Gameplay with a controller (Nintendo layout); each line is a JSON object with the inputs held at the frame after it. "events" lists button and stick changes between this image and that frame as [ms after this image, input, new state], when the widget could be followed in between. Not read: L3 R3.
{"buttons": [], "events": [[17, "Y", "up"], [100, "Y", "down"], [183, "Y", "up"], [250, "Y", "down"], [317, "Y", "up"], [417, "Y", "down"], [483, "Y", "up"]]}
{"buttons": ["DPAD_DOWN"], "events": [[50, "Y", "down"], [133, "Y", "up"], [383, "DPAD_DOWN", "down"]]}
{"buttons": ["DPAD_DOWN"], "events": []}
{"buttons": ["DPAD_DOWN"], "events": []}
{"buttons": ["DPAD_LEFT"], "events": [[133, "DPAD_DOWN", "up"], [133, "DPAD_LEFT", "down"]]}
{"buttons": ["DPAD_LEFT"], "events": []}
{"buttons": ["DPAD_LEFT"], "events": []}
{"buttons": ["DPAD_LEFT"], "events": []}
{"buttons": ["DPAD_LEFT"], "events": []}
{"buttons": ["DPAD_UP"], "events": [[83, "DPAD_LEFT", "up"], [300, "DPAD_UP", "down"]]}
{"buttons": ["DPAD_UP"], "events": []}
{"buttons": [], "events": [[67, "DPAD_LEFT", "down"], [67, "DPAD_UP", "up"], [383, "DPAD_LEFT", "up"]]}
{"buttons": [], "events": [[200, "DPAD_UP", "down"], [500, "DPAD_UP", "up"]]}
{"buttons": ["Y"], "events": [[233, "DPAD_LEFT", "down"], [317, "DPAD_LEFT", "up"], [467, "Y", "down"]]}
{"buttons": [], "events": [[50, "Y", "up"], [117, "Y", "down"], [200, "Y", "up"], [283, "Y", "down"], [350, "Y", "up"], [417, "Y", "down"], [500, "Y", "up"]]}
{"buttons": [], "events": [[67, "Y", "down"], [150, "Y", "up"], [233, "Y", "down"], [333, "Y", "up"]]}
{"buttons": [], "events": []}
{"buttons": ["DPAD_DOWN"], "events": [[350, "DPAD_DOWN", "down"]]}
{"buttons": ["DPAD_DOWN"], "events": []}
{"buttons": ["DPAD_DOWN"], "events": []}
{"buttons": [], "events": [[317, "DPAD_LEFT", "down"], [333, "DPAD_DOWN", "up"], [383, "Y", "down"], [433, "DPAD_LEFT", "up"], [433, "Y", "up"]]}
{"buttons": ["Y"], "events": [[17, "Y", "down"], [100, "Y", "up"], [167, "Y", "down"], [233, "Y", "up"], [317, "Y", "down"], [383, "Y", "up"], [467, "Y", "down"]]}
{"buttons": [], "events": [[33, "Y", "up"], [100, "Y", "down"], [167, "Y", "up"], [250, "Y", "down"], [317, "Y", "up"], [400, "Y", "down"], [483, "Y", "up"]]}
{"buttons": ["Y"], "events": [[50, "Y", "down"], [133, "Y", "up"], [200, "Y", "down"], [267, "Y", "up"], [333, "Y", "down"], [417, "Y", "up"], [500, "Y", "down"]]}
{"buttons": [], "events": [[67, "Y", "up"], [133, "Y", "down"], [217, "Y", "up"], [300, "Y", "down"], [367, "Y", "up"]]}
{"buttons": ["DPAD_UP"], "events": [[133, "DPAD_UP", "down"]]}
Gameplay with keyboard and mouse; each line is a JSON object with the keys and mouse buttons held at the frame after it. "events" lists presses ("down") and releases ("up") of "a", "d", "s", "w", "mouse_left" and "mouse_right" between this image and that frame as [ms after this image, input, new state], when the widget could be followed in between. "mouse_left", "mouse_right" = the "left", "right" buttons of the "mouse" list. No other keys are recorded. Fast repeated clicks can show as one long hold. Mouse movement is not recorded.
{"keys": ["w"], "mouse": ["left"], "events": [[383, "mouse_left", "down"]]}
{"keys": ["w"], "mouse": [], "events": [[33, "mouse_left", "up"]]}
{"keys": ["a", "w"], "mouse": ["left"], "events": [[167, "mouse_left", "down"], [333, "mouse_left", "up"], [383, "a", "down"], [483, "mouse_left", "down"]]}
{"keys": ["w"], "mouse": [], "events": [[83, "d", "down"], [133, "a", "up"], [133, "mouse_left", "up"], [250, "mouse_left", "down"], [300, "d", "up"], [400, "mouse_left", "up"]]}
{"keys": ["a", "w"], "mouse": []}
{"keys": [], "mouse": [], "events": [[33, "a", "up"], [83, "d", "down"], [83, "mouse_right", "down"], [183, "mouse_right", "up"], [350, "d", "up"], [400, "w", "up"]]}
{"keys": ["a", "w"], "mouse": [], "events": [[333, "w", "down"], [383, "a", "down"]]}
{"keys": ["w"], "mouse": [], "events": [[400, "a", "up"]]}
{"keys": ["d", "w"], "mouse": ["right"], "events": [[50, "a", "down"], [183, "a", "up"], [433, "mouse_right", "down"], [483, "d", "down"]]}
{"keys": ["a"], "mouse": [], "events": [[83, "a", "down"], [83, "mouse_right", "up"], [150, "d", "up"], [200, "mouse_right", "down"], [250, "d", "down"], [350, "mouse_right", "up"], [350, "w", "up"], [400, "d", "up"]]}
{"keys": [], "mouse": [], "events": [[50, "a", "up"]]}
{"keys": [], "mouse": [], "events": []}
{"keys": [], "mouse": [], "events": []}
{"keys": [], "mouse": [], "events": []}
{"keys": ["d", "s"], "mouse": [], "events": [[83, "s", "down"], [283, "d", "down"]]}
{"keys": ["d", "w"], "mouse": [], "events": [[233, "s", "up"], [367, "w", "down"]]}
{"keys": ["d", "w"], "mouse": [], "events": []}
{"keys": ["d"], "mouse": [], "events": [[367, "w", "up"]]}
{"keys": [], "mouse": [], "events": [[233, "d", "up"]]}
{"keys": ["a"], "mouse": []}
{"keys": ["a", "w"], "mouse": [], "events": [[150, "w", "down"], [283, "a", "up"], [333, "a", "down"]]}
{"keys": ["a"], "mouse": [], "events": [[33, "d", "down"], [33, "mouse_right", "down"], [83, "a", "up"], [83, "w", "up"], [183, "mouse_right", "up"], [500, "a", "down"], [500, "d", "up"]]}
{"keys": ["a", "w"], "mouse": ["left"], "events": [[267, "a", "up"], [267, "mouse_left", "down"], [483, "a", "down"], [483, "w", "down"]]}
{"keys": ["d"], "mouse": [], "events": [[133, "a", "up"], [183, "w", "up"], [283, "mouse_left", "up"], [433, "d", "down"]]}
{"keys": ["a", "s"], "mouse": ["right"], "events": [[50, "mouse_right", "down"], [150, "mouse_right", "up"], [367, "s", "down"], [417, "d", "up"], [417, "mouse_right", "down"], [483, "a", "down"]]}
☆ ☆ ☆ ☆ ☆ ☆ ☆
◆ YOUR TASK: Read the entries above and find each line holding the word "that". Copy it out.

◆ EXPECTED OUTPUT:
Gameplay with a controller (Nintendo layout); each line is a JSON object with the inputs held at the frame after it. "events" lists button and stick changes between this image and that frame as [ms after this image, input, new state], when the widget could be followed in between. Not read: L3 R3.
Gameplay with keyboard and mouse; each line is a JSON object with the keys and mouse buttons held at the frame after it. "events" lists presses ("down") and releases ("up") of "a", "d", "s", "w", "mouse_left" and "mouse_right" between this image and that frame as [ms after this image, input, new state], when the widget could be followed in between. "mouse_left", "mouse_right" = the "left", "right" buttons of the "mouse" list. No other keys are recorded. Fast repeated clicks can show as one long hold. Mouse movement is not recorded.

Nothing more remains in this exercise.